*Ausgewählter Auszug*:
-*-

Seelenlos, Zelle 221A      
    c/o Flughafengefängnis, Abt. Strafvollzug, Postfach, 8058 Zürich-Flughafen     
       10. April 2000 
  
Zdravo  
(Serbokroatisch: Hallo)   

Es geschehen noch Zeichen und Wunder! Sprich ich schaff mittlerweile sogar 2 x 6 Minuten Asphalt-Joggen und auch mit Klimmzügen usw kann ich langsam wieder bei meinen Vor-Eintrittsleistungen anknüpfen. Und dabei schon ne Woche keinen Muskelkater mehr gehabt, plus Bauchweh auch so gut wie weg. (Ausser gestern, da hätt ich das ganze Mittagessen wohl besser gleich direkt das Klo runtergespült, statt nur die 2. Hälfte stehn zu lassen). Was man sich doch rein psychisch alles so einbilden kann bei täglich zusätzlichen 20 g Müsli, 45 g Sojaflocken, 500 g Joghurt und 3 bis 4 rohen Eiern sowie Äpfeln und Bananen.   

Ach ja, und von wegen "Kein Wocheneinkauf ohne Beschiss", Salz zusammengestrichen und so, bzw meine Beschwerde deswegen: Bereits um 08:35 steht heut der Stockchef in meinem bescheidenen Heim, hat meine neue Einkaufsliste vom Samstag da (obwohl die Beschwerde vom Freitag war) und will mich für dumm verkaufen. Als dies nicht verfängt, weil ich ihm die richtige Quittung präsentiere, versucht er's als nächstes damit, ich hätte zu spät reklamiert, wenn ich's donnerstags getan (noch bevor ich die Quittung gehabt), hätte man noch nachliefern können, doch nun sei's zu spät. (Schätz ihr könnt euch alle denken, was er mir am Donnerstag ohne Quittung erzählt hätt. Oder er wäre nächstes Jahr noch am "abklären".) Doch natürlich sei's nicht bös gemeint (Wusst ich's doch!!), der betreffende Beamte habe wohl (vermutlich rein zufällig) den Betrag falsch zusammengezählt und deshalb irrtümlich gestrichen, "Wo Menschen arbeiten, gibt's halt Fehler", doch er entschuldige sich ja dafür, und ich könne auch nächsten Donnerstag mein Salz kriegen.

-*-

*Gespeicherte Daten*:

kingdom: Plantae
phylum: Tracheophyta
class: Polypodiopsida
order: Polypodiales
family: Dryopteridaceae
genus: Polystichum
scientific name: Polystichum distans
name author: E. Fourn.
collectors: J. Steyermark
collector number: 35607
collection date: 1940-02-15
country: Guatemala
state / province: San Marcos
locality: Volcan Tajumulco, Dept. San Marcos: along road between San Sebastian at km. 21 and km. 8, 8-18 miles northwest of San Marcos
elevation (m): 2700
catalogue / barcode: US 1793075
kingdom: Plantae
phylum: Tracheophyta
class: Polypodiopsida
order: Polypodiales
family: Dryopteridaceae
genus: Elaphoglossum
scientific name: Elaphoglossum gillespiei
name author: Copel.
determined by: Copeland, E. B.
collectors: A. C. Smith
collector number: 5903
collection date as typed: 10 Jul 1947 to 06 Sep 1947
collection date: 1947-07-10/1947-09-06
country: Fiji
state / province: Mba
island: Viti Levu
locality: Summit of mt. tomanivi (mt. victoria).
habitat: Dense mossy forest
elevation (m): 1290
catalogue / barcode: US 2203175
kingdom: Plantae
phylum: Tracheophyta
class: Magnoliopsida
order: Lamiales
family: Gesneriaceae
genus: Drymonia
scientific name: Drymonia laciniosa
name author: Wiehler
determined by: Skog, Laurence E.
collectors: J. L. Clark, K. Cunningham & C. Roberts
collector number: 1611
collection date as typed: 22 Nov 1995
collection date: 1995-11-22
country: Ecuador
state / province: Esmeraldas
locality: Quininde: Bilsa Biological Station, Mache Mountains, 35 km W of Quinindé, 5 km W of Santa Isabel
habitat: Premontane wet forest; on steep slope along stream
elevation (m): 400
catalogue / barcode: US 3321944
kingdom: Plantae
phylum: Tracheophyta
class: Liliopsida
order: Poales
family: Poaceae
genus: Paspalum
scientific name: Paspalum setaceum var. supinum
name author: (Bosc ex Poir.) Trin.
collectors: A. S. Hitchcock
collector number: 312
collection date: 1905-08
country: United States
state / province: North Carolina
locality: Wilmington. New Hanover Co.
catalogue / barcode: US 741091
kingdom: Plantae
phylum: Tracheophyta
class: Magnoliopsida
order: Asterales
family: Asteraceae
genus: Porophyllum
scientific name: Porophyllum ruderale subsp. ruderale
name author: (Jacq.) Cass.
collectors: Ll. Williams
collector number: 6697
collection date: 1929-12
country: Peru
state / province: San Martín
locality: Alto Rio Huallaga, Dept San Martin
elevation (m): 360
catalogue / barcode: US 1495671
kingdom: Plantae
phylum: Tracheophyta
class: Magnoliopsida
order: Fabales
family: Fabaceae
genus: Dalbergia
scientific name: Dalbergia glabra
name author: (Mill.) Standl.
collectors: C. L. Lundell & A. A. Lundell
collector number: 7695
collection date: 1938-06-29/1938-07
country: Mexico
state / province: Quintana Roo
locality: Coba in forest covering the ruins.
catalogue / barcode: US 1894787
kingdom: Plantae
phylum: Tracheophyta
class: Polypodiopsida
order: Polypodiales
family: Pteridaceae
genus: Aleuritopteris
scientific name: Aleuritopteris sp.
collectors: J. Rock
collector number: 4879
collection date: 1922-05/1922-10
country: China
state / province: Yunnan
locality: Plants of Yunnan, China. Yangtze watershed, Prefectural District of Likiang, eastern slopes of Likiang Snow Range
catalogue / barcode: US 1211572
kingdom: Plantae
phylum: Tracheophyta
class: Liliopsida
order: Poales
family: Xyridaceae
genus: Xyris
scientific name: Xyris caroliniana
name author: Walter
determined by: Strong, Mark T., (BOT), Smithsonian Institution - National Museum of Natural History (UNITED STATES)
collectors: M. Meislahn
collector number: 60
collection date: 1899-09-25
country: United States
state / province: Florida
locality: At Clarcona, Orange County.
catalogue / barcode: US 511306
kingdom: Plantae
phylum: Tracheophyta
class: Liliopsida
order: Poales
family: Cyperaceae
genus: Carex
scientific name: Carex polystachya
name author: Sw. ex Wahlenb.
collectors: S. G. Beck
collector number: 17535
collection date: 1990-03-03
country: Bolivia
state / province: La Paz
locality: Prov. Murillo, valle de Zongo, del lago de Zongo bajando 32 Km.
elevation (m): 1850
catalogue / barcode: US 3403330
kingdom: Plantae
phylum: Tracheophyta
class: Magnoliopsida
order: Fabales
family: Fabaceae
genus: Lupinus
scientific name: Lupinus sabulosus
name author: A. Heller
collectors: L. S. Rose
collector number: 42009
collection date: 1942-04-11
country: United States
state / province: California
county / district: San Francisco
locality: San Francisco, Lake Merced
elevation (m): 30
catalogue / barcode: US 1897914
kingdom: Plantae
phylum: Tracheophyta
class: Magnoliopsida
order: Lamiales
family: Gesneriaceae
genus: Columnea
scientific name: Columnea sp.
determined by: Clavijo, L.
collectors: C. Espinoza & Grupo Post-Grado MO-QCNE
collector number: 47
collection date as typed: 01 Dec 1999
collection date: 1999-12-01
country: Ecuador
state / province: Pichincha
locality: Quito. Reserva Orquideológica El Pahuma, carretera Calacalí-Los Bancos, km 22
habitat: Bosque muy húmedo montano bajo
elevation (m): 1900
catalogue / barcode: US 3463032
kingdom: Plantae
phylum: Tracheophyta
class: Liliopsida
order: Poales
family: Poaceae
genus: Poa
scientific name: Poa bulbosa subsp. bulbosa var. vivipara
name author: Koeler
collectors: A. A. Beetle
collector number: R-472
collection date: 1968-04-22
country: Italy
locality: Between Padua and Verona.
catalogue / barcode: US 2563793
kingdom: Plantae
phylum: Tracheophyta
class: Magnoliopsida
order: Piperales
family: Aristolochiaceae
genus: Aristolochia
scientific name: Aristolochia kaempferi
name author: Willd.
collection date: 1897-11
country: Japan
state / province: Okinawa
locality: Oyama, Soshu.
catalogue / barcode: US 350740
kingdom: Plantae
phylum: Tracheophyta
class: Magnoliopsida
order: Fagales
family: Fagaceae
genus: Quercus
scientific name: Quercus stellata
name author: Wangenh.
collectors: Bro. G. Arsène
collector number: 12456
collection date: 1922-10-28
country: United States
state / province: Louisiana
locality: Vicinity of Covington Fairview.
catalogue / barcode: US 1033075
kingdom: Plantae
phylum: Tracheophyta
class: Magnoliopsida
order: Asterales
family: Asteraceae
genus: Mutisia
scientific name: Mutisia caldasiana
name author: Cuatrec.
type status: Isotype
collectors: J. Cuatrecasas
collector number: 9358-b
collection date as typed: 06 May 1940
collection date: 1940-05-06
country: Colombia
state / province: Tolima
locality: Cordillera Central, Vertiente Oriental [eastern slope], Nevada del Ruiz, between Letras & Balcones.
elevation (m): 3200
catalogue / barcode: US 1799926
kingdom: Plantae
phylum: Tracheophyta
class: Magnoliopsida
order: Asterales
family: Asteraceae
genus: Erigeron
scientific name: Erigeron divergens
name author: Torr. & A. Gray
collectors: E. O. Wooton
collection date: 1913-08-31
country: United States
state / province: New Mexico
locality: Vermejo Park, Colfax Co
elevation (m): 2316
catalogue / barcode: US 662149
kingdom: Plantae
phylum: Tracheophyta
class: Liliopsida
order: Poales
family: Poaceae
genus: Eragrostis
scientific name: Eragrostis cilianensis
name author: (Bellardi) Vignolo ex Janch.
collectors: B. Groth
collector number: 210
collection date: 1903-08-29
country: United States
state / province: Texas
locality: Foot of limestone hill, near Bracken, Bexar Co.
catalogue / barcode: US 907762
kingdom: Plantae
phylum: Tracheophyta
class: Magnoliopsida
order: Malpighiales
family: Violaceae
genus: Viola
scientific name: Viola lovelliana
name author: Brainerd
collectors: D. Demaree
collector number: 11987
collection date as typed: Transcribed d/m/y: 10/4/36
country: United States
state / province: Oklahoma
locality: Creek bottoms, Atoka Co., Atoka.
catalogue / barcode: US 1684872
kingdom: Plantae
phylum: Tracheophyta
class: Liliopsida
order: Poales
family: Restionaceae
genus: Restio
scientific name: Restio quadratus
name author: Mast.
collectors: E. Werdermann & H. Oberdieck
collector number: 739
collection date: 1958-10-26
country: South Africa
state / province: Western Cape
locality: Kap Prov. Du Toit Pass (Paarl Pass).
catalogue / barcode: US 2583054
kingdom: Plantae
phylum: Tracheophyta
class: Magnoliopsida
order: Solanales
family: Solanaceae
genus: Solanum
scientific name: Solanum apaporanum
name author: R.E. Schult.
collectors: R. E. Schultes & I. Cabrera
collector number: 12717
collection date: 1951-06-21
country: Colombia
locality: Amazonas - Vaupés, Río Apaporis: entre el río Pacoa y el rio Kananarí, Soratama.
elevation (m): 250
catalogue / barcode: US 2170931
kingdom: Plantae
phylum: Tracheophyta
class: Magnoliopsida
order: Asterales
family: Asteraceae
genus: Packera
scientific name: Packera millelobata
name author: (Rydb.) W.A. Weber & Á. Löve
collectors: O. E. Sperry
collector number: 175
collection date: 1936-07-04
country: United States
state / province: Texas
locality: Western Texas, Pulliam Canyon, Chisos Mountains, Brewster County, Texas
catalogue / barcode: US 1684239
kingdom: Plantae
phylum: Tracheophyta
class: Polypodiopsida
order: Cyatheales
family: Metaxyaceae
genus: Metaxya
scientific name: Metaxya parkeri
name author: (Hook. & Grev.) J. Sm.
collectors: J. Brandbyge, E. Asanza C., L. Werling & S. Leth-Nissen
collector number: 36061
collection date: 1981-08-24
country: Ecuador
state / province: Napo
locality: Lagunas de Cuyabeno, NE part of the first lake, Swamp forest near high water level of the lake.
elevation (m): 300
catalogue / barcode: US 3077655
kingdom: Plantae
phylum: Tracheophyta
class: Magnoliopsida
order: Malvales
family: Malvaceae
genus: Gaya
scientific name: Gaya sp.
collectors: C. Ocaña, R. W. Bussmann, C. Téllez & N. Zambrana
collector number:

-*-

*Zu erledigende Aufgaben*:
**a)** Wie viele rohe Eier werden laut dem Brief aus dem Flughafengefängnis täglich zusätzlich gegessen?
**b)** Schreibe aus dem Brief aus dem Flughafengefängnis den Abschnitt ab, der mit den Worten „Seelenlos, Zelle 221A“ beginnt und mit den Worten „Äpfeln und Bananen.“ endet.
**c)** Führe den Brief aus dem Flughafengefängnis im Anschluss an seinen letzten Satz weiter.

*Die Lösungen*:
**a)** 3 bis 4 rohe Eier.

**b)**
Seelenlos, Zelle 221A      
    c/o Flughafengefängnis, Abt. Strafvollzug, Postfach, 8058 Zürich-Flughafen     
       10. April 2000 
  
Zdravo  
(Serbokroatisch: Hallo)   

Es geschehen noch Zeichen und Wunder! Sprich ich schaff mittlerweile sogar 2 x 6 Minuten Asphalt-Joggen und auch mit Klimmzügen usw kann ich langsam wieder bei meinen Vor-Eintrittsleistungen anknüpfen. Und dabei schon ne Woche keinen Muskelkater mehr gehabt, plus Bauchweh auch so gut wie weg. (Ausser gestern, da hätt ich das ganze Mittagessen wohl besser gleich direkt das Klo runtergespült, statt nur die 2. Hälfte stehn zu lassen). Was man sich doch rein psychisch alles so einbilden kann bei täglich zusätzlichen 20 g Müsli, 45 g Sojaflocken, 500 g Joghurt und 3 bis 4 rohen Eiern sowie Äpfeln und Bananen.

**c)**
Eigentlich hätt ich ja darauf nicht übel Lust gehabt auch einen Fehler zu machen, sagen wir erstmal unter die Gürtellinie, und wenn er dann zusammenknickt noch das Nasenbein, doch da ich im Gegensatz zu den anderen armen "Albanerschweinen" hier ziemlich gut Deutsch kann und allenfalls auch gern und viel Beschwerden schreibe, in so nem Fall mit Vergnügen auch durch sämtliche Instanzen, schluck ich's runter und meine bloss, seine Entschuldigung genüge mir leider nicht. Worauf er einen Moment schweigt und mich dann anherrscht: "MÜSSEN  wir jetzt etwa noch Salz nachliefern?!"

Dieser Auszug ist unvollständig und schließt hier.